Pepa Simboca o de cómo ganar fieles

Érase una niña que se reía para rebelarse. Era de la familia de los Simboca, y a pesar de ese curioso apellido, se hablaban entre sí y hasta con terceros.


A veces iba a la iglesia. Si iba sola le gustaba obsevar los óleos enormes que había pintado madre Amparo. Aquello debía ser muy difícil de hacer, con tanta gente en la escena  y lienzos tan grandes. Se estaba bien en aquella capilla del colegio. Hacía más fresco que en el patio y uno se podía esconder allí unos minutos sin levantar sospechas cuando no le tocaba quedarse al pilla-pilla.
En las celebraciones era otra historia.
En los bancos apenas había sitio para sentarse. Lo fetén era que le tocara en la fila del medio, porque las profesoras se solían colocar estratégicamente al principio o al final del grupo para que no se desmandara demasiado. La risa empezaban con el primer canto. Estaban las que entonaban bien, las que desafinaban, y después Teresa. Solía quedarse afónica, pero cuando tenía voz le sonaba como saliendo del fondo de un cántaro. Cuando no cantaba en grupo era difícil reconocer cuál era la canción,  tanto  la alteraba. Cuando cantaba en grupo parecía que se había colado un abejorro en la iglesia.
- ¡Canta Teresa,- le animaba Pepa- que ahora no está mirando madre Ángeles!.
A Teresa le gustaba cantar y a Pepa Simboca le encantaba que lo hiciera. Apenas daba las primeras notas comenzaban las primeras risas.
La reacción era casi automática. Varias monjas empezaban a estirar el cuello buscando a Teresa para mandarle callar. Grupos numerosos de alumnas miraban al suelo para no darse por aludidas ni poder dar pistas de su ubicación exacta.
Era de vital importancia no mirar a nadie a los ojos para no estallar en carcajadas, pero ¿Cómo reírse cuando uno no se puede reír si todo el cuerpo lo hace de forma convulsa?
Empezaban mirando al suelo, mientras sus hombros se sacudían. Cerraban la boca con fuerza para que no se escapara ni el menor síntoma de ataque de risa y,  si ésta amenazaba con escaparse por los ojos en forma de lágrima, recurrían a sentarse o ponerse de rodillas y meter la cara entre las manos. Del calor que sentían en ellas tenían la certeza de estar como un tomate. Ya solo quedaba rezar para no ser descubiertas.
Tampoco acababa mal. La intención de ir a la iglesia era esa y rezar,,, rezaban para que no fuera madre Crescencia  la que apareciera. Con ese nombre se podía esperar cualquier cosa menos una sonrisa amable.

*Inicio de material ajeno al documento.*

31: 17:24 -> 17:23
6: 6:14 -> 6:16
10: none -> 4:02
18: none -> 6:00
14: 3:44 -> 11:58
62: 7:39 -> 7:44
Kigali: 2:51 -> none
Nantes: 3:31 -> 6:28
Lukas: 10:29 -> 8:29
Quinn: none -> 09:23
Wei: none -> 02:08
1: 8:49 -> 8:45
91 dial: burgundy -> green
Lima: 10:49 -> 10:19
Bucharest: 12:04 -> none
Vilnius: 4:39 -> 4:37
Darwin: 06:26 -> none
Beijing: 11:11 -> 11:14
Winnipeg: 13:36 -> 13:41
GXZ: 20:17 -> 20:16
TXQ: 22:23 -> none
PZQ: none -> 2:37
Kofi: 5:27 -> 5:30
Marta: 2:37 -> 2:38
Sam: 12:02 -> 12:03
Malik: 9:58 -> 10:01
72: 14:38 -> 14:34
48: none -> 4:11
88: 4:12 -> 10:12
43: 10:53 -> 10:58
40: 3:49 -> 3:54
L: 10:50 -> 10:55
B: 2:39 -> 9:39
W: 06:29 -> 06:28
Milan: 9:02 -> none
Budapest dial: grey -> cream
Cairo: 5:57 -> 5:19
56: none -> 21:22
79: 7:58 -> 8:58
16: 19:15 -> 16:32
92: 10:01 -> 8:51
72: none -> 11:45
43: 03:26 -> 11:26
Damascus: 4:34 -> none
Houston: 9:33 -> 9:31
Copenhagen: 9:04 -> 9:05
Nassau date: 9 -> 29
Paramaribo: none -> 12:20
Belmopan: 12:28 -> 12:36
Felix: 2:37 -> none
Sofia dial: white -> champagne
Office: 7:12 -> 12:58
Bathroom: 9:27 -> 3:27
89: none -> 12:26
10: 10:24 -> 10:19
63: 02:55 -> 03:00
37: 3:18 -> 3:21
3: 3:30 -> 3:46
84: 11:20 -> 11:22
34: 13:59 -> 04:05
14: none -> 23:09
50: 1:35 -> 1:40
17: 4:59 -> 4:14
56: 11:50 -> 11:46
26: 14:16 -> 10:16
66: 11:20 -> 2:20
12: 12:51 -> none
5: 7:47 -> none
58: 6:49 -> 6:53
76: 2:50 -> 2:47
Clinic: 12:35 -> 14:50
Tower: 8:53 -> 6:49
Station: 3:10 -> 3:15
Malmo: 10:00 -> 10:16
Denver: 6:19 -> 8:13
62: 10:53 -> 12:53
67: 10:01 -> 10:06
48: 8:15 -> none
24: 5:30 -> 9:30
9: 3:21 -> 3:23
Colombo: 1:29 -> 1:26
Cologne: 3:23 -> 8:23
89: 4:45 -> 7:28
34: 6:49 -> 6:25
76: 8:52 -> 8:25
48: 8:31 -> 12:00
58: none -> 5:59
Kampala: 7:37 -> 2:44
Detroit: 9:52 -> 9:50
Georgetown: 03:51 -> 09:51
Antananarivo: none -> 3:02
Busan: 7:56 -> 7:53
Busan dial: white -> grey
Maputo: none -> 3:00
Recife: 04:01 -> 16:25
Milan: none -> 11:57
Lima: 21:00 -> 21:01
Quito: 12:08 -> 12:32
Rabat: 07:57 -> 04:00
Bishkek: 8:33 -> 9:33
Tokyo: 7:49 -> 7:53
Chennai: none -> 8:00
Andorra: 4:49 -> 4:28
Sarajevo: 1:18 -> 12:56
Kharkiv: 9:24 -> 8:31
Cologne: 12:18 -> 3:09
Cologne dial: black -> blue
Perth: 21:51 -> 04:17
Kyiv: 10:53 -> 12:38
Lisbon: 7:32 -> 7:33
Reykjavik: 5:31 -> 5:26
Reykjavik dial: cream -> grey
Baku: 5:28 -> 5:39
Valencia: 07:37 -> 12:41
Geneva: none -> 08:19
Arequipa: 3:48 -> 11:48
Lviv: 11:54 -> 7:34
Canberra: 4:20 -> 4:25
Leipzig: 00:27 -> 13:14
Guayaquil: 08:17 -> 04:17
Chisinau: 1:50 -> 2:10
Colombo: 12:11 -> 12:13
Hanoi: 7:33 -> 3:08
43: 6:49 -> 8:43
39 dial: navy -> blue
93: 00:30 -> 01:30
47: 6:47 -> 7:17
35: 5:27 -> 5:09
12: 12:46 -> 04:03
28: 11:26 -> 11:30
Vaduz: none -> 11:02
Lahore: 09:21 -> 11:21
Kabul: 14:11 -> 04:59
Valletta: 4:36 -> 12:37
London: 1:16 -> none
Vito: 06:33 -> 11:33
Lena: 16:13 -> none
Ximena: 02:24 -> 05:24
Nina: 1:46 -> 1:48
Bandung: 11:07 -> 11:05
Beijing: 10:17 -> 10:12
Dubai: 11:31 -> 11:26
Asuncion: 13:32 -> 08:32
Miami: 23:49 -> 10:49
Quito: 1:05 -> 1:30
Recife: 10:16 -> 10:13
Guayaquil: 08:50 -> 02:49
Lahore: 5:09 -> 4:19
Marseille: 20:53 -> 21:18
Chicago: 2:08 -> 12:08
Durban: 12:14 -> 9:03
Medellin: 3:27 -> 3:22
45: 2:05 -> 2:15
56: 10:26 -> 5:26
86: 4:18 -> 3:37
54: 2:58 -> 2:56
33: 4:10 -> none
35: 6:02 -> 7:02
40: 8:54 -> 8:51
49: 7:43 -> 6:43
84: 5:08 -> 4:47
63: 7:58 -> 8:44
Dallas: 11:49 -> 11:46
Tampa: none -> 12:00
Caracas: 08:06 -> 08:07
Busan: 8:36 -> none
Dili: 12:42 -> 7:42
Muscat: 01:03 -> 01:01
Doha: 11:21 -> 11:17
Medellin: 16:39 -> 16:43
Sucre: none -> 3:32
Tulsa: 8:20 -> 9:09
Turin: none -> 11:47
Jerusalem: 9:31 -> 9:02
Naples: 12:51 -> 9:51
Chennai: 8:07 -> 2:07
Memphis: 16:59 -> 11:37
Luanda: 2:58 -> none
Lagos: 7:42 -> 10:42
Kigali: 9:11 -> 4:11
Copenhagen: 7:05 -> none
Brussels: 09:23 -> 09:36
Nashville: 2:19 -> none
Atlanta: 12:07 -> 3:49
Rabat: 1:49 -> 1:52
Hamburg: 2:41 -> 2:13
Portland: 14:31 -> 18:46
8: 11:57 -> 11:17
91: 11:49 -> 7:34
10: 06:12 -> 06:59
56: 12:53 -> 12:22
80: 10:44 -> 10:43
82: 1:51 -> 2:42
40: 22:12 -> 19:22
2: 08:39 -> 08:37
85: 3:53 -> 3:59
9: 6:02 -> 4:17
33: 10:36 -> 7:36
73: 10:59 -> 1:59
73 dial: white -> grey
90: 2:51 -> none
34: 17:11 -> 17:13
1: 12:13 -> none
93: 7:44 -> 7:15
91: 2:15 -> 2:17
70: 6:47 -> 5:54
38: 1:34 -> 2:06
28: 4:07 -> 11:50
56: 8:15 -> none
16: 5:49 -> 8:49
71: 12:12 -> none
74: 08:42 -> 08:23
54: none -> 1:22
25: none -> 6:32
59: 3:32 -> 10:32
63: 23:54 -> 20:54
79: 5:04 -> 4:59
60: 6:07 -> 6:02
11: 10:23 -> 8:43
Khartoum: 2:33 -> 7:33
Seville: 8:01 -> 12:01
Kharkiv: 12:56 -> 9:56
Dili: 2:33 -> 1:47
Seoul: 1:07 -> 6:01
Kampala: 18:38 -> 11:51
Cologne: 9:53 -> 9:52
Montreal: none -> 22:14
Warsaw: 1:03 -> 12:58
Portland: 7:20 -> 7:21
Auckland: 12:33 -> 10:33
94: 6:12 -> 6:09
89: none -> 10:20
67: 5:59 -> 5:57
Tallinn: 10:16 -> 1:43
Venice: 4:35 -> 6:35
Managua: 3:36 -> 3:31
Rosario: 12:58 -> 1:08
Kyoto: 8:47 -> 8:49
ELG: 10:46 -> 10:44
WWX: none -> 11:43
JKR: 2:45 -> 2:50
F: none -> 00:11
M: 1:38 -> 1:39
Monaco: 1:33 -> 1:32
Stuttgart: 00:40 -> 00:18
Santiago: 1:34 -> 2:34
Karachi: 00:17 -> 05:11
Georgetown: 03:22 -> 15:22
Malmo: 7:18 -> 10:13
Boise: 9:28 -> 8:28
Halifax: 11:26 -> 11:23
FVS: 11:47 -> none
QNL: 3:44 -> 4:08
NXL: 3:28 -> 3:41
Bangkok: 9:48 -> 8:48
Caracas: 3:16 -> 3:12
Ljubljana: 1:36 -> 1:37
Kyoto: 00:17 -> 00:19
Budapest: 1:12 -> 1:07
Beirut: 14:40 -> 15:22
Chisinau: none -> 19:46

Cuando no era Teresa, era cualquier equivocación al levantarse, o al recitar las oraciones, o a seguir cantando cuando todos quedaban en silencio...Resultaba muy divertido ir a la iglesia. Uno se sentía vivo y cerca de los otros. Algunas canciones eran bonitas.  Era fácil reír y hasta llorar como se descuidaran y fueran descubiertas. ¡Así cualquiera se hacía adepto!